I think I may be brain dead. This has been caused by the following:
a) Lack of sleep due to migraine and being used to going to bed beyond 1am over the Easter break
2) The large pasta lunch I consumed
iv) It being 30 degrees plus in this office today
e) 7 hours of data entry
3) The fact I am in work
All of the above has started the process of a liquid meltdown in my noggin, I am sat here staring blankly at the screen willing the migraine that appears to be returning to turn on it’s heels and go back to whence it came and wondering what the hell I can put in this blog today. I don’t like to write for the sake of it, you deserve better than that, but after the 4 day holiday I’ve just had you’d have thought I’d be rested, raring to go and sprouting ideas, witty comments and tales of madcap adventure in the office.
Nope.
Hang on……no, sorry.
* strains to think, vein pulsing on forehead *
…………….
Nothing.
I’m pretty sure the main reason for the lack of imagination and inspiration today is the data entry. After adding names, addresses and phone numbers to this database for 7 hours solid I think even Stephen Hawkins would be hard pressed to find a working bit of grey matter. For those of you lucky enough never to have experienced data entry imagine one of the most mundane and soul destroying jobs around. OK, so I’m sure there are worse and some people would argue that they like a bit of data entry every now and then (easy) but when you’re not even sure if the database you’re populating is going to be used then the soul destroying element comes into it even more. Keeps me off the streets though I guess.
I think I might have got Andre in trouble earlier, complete accident of course but she might be getting a slapped wrist on her return to work. She’s off sick again today, still problems with the stomach bug, and I took a phone call for her from some bod over in another department. He’s chasing up something and I said I’d look into it for him. We couldn’t find it on the system and I checked her filing (for ‘filing’ read massive stack of papers shoved in her desk cupboard along side crisp packets and garden gnome) but nada. Now Harley is sending out emails to everyone about saving work on the system so it’s accessible when people are off – directed at Andre. Sorry big lady!
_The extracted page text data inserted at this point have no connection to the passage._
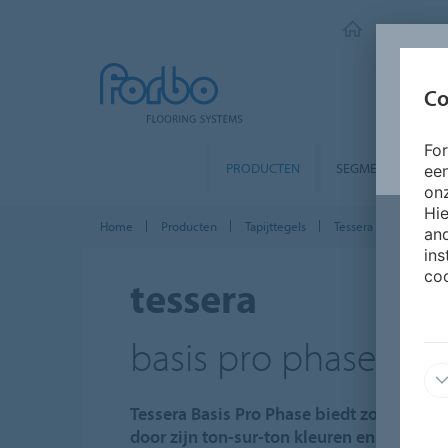
FORBO FLO
Co
Fo
PRODUCTEN
SEGMENTEN
ee
onz
Hie
Home
Producten
Tapijttegels
Tessera planken
and
ins
coo
tessera
basis pro phase pla
Tessera Basis Pro Phase biedt zowel veelzi
door zijn ton-sur-ton kleuren en aanspr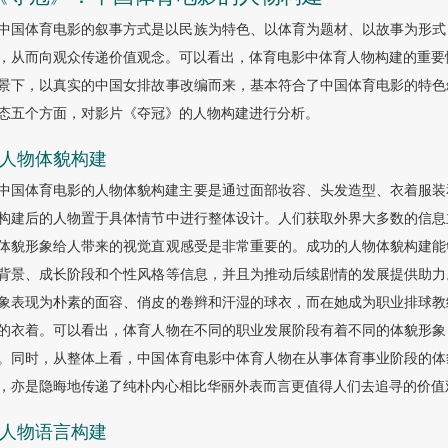
中国体育电影的叙事方式是以民族为特色、以体育为题材、以故事为形式
，从而向观众传递价值观念。可以看出，体育电影中体育人物构建的重要
景下，以真实的中国女排故事改编而来，基本符合了中国体育电影的特色
态五个方面，对影片《夺冠》的人物构建进行分析。
1 人物体貌构建
中国体育电影的人物体貌构建主要是通过面部妆容、头发造型、衣着服装
构建后的人物置于具体情节中进行整体设计。人们获取外界大多数的信息
体貌形象给人带来的视觉直观感受是非常重要的。成功的人物体貌构建能
背景、成长阶段和个性风格等信息，并且为推动后续剧情的发展提供助力
象表现为朴素的面容、俏皮的卷辫和汗湿的球衣，而在她成为职业排球教
的衣着。可以看出，体育人物在不同的职业发展阶段有着不同的体貌形象
。同时，从整体上看，中国体育电影中体育人物在从事体育事业阶段的体
，亦是隐晦地传递了纯朴内心相比华丽外表而言更值得人们去追寻的价值
2 人物语言构建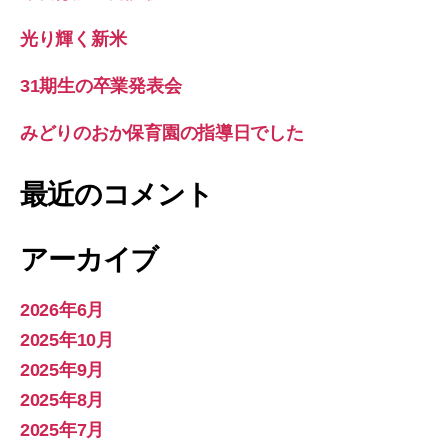
光り輝く新米
31期生の卒業発表会
みどりのおか保育園の指導日でした
最近のコメント
アーカイブ
2026年6月
2025年10月
2025年9月
2025年8月
2025年7月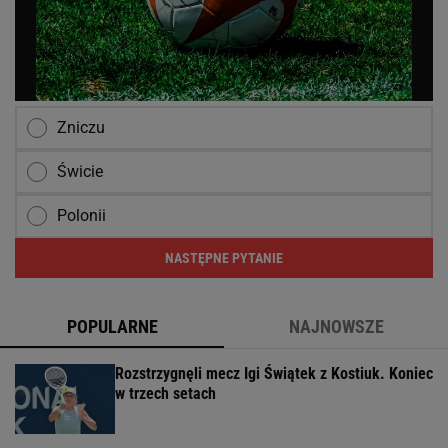
Zniczu
Świcie
Polonii
NASTĘPNE PYTANIE
POPULARNE
NAJNOWSZE
Rozstrzygnęli mecz Igi Świątek z Kostiuk. Koniec
w trzech setach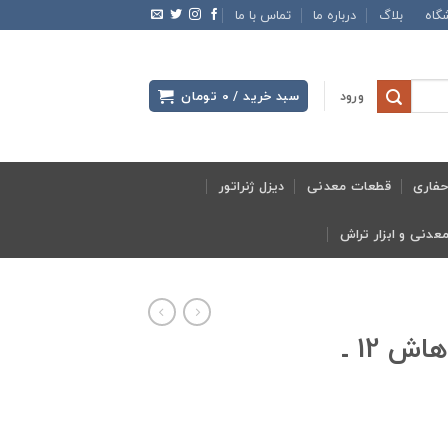
گاه
بلاگ
درباره ما
تماس با ما
ورود
سبد خرید /
0
تومان
فاری
قطعات معدنی
دیزل ژنراتور
خرید پمپ باد اف هاش 12 ـ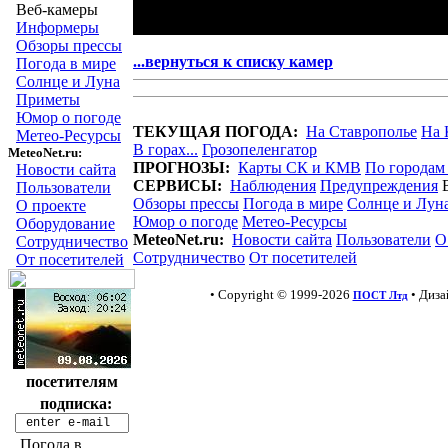
Веб-камеры
Информеры
Обзоры прессы
...вернуться к списку камер
Погода в мире
Солнце и Луна
Приметы
Юмор о погоде
ТЕКУЩАЯ ПОГОДА:
На Ставрополье
На 
Метео-Ресурсы
В горах...
Грозопеленгатор
MeteoNet.ru:
ПРОГНОЗЫ:
Карты СК и КМВ
По городам
Новости сайта
СЕРВИСЫ:
Наблюдения
Предупреждения
Пользователи
Обзоры прессы
Погода в мире
Солнце и Лун
О проекте
Юмор о погоде
Метео-Ресурсы
Оборудование
MeteoNet.ru:
Новости сайта
Пользователи
О
Сотрудничество
Сотрудничество
От посетителей
От посетителей
• Copyright © 1999-2026
• Диз
ПОСТ Лтд
посетителям
подписка:
Погода в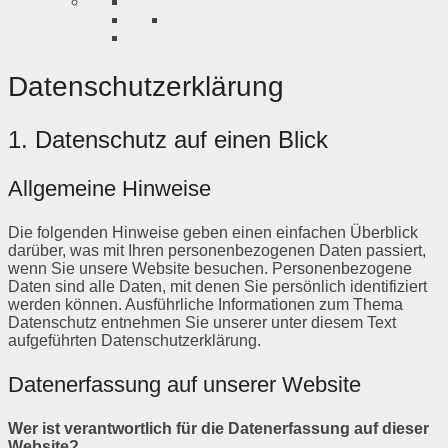
Datenschutzerklärung
1. Datenschutz auf einen Blick
Allgemeine Hinweise
Die folgenden Hinweise geben einen einfachen Überblick
darüber, was mit Ihren personenbezogenen Daten passiert,
wenn Sie unsere Website besuchen. Personenbezogene
Daten sind alle Daten, mit denen Sie persönlich identifiziert
werden können. Ausführliche Informationen zum Thema
Datenschutz entnehmen Sie unserer unter diesem Text
aufgeführten Datenschutzerklärung.
Datenerfassung auf unserer Website
Wer ist verantwortlich für die Datenerfassung auf dieser
Website?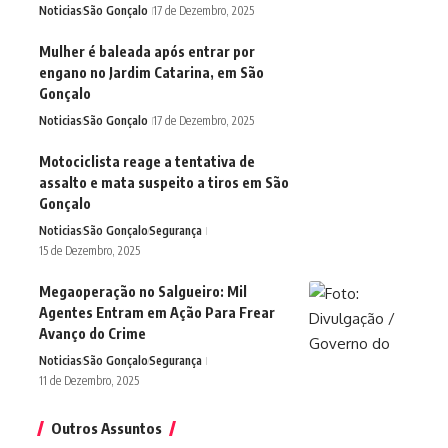
Noticias
São Gonçalo
17 de Dezembro, 2025
Mulher é baleada após entrar por
engano no Jardim Catarina, em São
Gonçalo
Noticias
São Gonçalo
17 de Dezembro, 2025
Motociclista reage a tentativa de
assalto e mata suspeito a tiros em São
Gonçalo
Noticias
São Gonçalo
Segurança
15 de Dezembro, 2025
Megaoperação no Salgueiro: Mil
Agentes Entram em Ação Para Frear
Avanço do Crime
Noticias
São Gonçalo
Segurança
11 de Dezembro, 2025
Outros Assuntos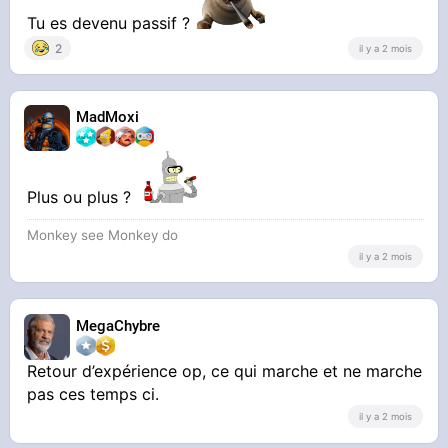
Tu es devenu passif ?
2
il y a 2 mois
MadMoxi
Plus ou plus ?
Monkey see Monkey do
il y a 2 mois
MegaChybre
Retour d’expérience op, ce qui marche et ne marche
pas ces temps ci.
il y a 2 mois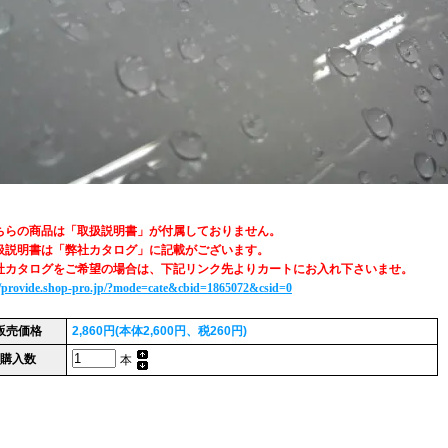
ちらの商品は「取扱説明書」が付属しておりません。
扱説明書は「弊社カタログ」に記載がございます。
社カタログをご希望の場合は、下記リンク先よりカートにお入れ下さいませ。
//provide.shop-pro.jp/?mode=cate&cbid=1865072&csid=0
販売価格
2,860円(本体2,600円、税260円)
購入数
本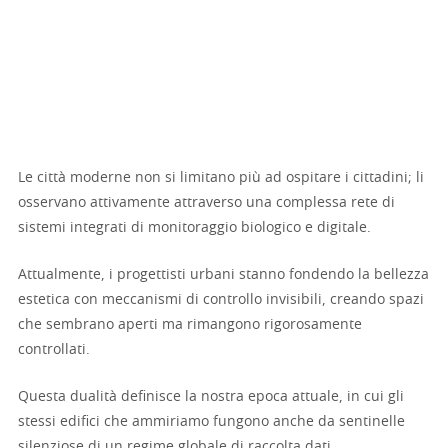
Le città moderne non si limitano più ad ospitare i cittadini; li
osservano attivamente attraverso una complessa rete di
sistemi integrati di monitoraggio biologico e digitale.
Attualmente, i progettisti urbani stanno fondendo la bellezza
estetica con meccanismi di controllo invisibili, creando spazi
che sembrano aperti ma rimangono rigorosamente
controllati.
Questa dualità definisce la nostra epoca attuale, in cui gli
stessi edifici che ammiriamo fungono anche da sentinelle
silenziose di un regime globale di raccolta dati.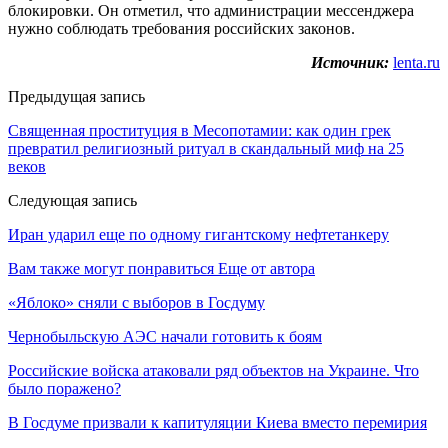
блокировки. Он отметил, что администрации мессенджера
нужно соблюдать требования российских законов.
Источник:
lenta.ru
Предыдущая запись
Священная проституция в Месопотамии: как один грек
превратил религиозный ритуал в скандальный миф на 25
веков
Следующая запись
Иран ударил еще по одному гигантскому нефтетанкеру
Вам также могут понравиться
Еще от автора
«Яблоко» сняли с выборов в Госдуму
Чернобыльскую АЭС начали готовить к боям
Российские войска атаковали ряд объектов на Украине. Что
было поражено?
В Госдуме призвали к капитуляции Киева вместо перемирия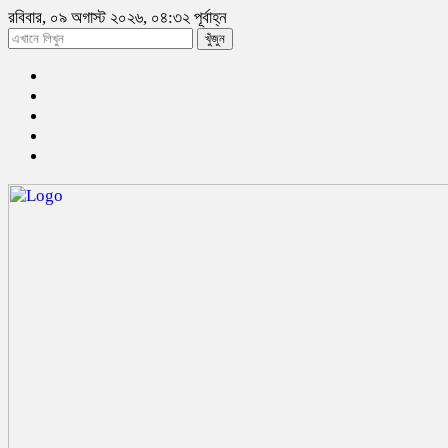
রবিবার, ০৯ অগাস্ট ২০২৬, ০৪:৩২ পূর্বাহ্ন
খুঁজুন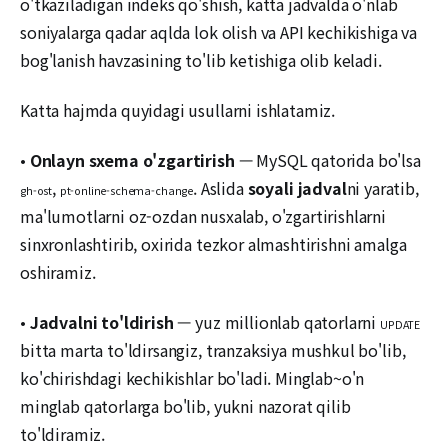
o'tkaziladigan indeks qo'shish, katta jadvalda o'nlab
soniyalarga qadar aqlda lok olish va API kechikishiga va
bog'lanish havzasining to'lib ketishiga olib keladi.
Katta hajmda quyidagi usullarni ishlatamiz.
•
Onlayn sxema o'zgartirish
— MySQL qatorida bo'lsa
,
. Aslida
soyali jadval
ni yaratib,
gh-ost
pt-online-schema-change
ma'lumotlarni oz-ozdan nusxalab, o'zgartirishlarni
sinxronlashtirib, oxirida tezkor almashtirishni amalga
oshiramiz.
•
Jadvalni to'ldirish
— yuz millionlab qatorlarni
UPDATE
bitta marta to'ldirsangiz, tranzaksiya mushkul bo'lib,
ko'chirishdagi kechikishlar bo'ladi. Minglab~o'n
minglab qatorlarga bo'lib, yukni nazorat qilib
to'ldiramiz.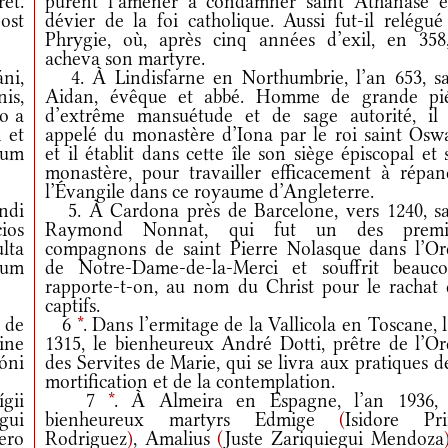
et.
purent l’amener à condamner saint Athanase e
ost
dévier de la foi catholique. Aussi fut-il relégué
Phrygie, où, après cinq années d’exil, en 358,
acheva son martyre.
ni,
4. À Lindisfarne en Northumbrie, l’an 653, sa
is,
Aidan, évêque et abbé. Homme de grande pié
io a
d’extrême mansuétude et de sage autorité, il 
 et
appelé du monastère d’Iona par le roi saint Oswa
num
et il établit dans cette île son siège épiscopal et
monastère, pour travailler efficacement à répan
l’Évangile dans ce royaume d’Angleterre.
ndi
5. À Cardona près de Barcelone, vers 1240, sa
cios
Raymond Nonnat, qui fut un des premi
lta
compagnons de saint Pierre Nolasque dans l’Or
rum
de Notre-Dame-de-la-Merci et souffrit beauco
rapporte-t-on, au nom du Christ pour le rachat 
captifs.
 de
6
*
. Dans l’ermitage de la Vallicola en Toscane, 
ine
1315, le bienheureux André Dotti, prêtre de l’Or
óni
des Servites de Marie, qui se livra aux pratiques d
mortification et de la contemplation.
gii
7
*
. À Almeira en Espagne, l’an 1936, 
gui
bienheureux martyrs Edmige
(
Isidore Pr
ero
Rodriguez
)
, Amalius
(
Juste Zariquiegui Mendoza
She is a complete doofus when it comes to saving documents and she’ll swear it is the system and not her own ineptitude when it comes to the company’s database. “Look it’s come up with this error message!” – that’s because you poured diet coke on the keyboard. “I saved it and it’s not there now” – that’s because you probably didn’t actually save it did you? It’s weird because she is very good with other computery things and the person to ask about any problems with Word and Excel. Maybe she is brain dead when it comes to databases too.
I promise better things tomorrow, and more working brain cells.